To study this, the researchers turned to Game Theory. At its core, game theory is the mathematical study of strategic decision-making. Often described as the science of strategy, it is a framework used to predict how players will act when their success depends not just on their own choices, but on the choices made by others. 

For their study, the team used a model known as the Hawk-Dove game. In this scenario, the tiger is treated as a strategic player making decisions based on rewards and risks. The reward is a forest with plenty of prey, like Chital or Sambar deer, while the risk includes human obstacles like highways and railways. By simulating these interactions across a digital map, the team could see which paths a tiger is most likely to take. They coupled this with Graph Theory, a branch of math that treats forest patches like nodes in a social network. This allowed them to identify which specific patches of forest act as the most important bridges connecting the wider landscape.
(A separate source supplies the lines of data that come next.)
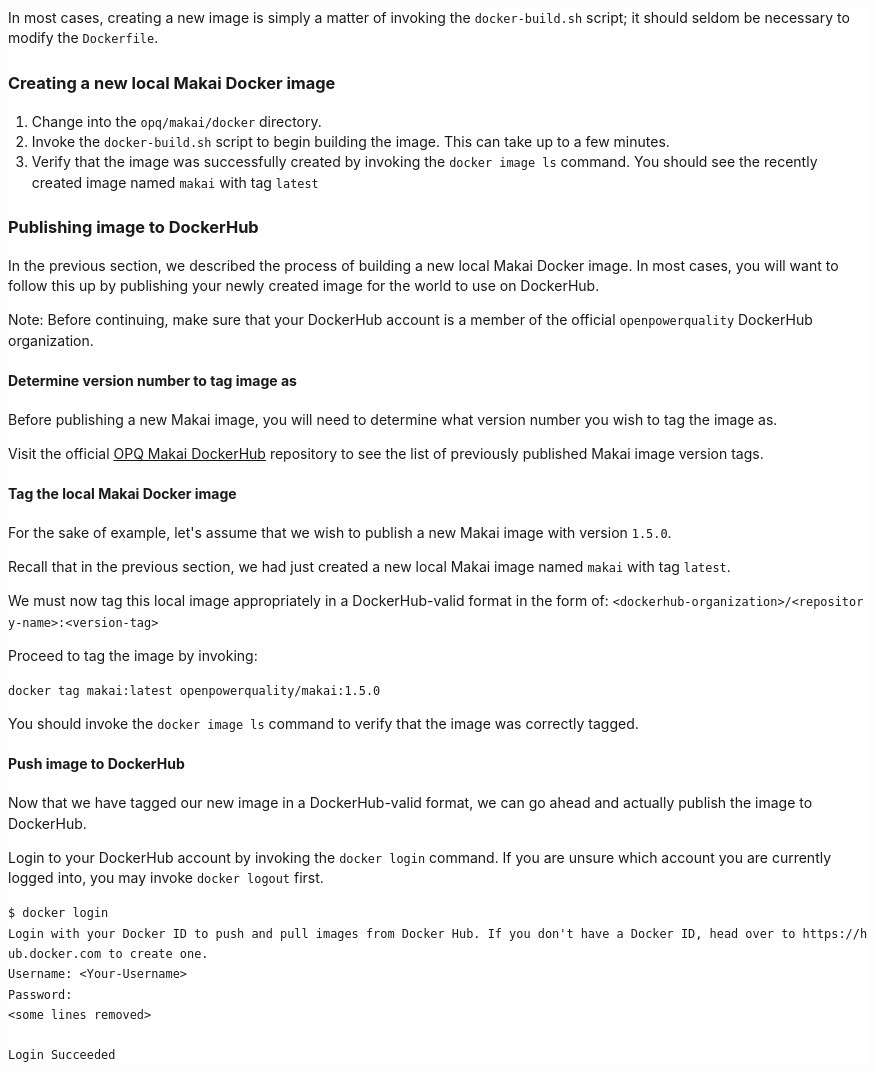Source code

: In most cases, creating a new image is simply a matter of invoking the `docker-build.sh` script; it should seldom be necessary to modify the `Dockerfile`.

### Creating a new local Makai Docker image

  1. Change into the `opq/makai/docker` directory.
  2. Invoke the `docker-build.sh` script to begin building the image. This can take up to a few minutes.
  3. Verify that the image was successfully created by invoking the `docker image ls` command. You should see the recently created image named `makai` with tag `latest`

### Publishing image to DockerHub

In the previous section, we described the process of building a new local Makai Docker image.
In most cases, you will want to follow this up by publishing your newly created image for the world to use on DockerHub.

Note: Before continuing, make sure that your DockerHub account is a member of the official `openpowerquality` DockerHub organization.

#### Determine version number to tag image as

Before publishing a new Makai image, you will need to determine what version number you wish to tag the image as.

Visit the official [OPQ Makai DockerHub](https://hub.docker.com/r/openpowerquality/makai/tags) repository to see the list of previously published Makai image version tags.

#### Tag the local Makai Docker image

For the sake of example, let's assume that we wish to publish a new Makai image with version `1.5.0`.

Recall that in the previous section, we had just created a new local Makai image named `makai` with tag `latest`.

We must now tag this local image appropriately in a DockerHub-valid format in the form of: `<dockerhub-organization>/<repository-name>:<version-tag>`

Proceed to tag the image by invoking:

```shell
docker tag makai:latest openpowerquality/makai:1.5.0
```

You should invoke the `docker image ls` command to verify that the image was correctly tagged.

#### Push image to DockerHub

Now that we have tagged our new image in a DockerHub-valid format, we can go ahead and actually publish the image to DockerHub.

Login to your DockerHub account by invoking the `docker login` command.
If you are unsure which account you are currently logged into, you may invoke `docker logout` first.

```shell
$ docker login
Login with your Docker ID to push and pull images from Docker Hub. If you don't have a Docker ID, head over to https://hub.docker.com to create one.
Username: <Your-Username>
Password:
<some lines removed>

Login Succeeded
```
The game-theoretic approach incorporates the animals' behavioural intelligence and the impact of specific human-made barriers. By assigning payoff values to different types of terrain, the researchers could predict where a tiger could go and where it would go to maximise its survival. This provides a much more realistic view of how animals navigate a constantly changing landscape shaped by human activity. However, the team highlighted a need for more empirical data from GPS collars to track individual tigers' exact movements and determine whether they match the predicted mathematical paths. 

By identifying the exact bottlenecks where tigers are likely to cross paths with humans, planners can make smarter decisions about where to build wildlife overpasses or where to restrict new construction. The study shows us that with the right math and technology, we can build a world where both high-speed development and ancient apex predators have the space they need to thrive.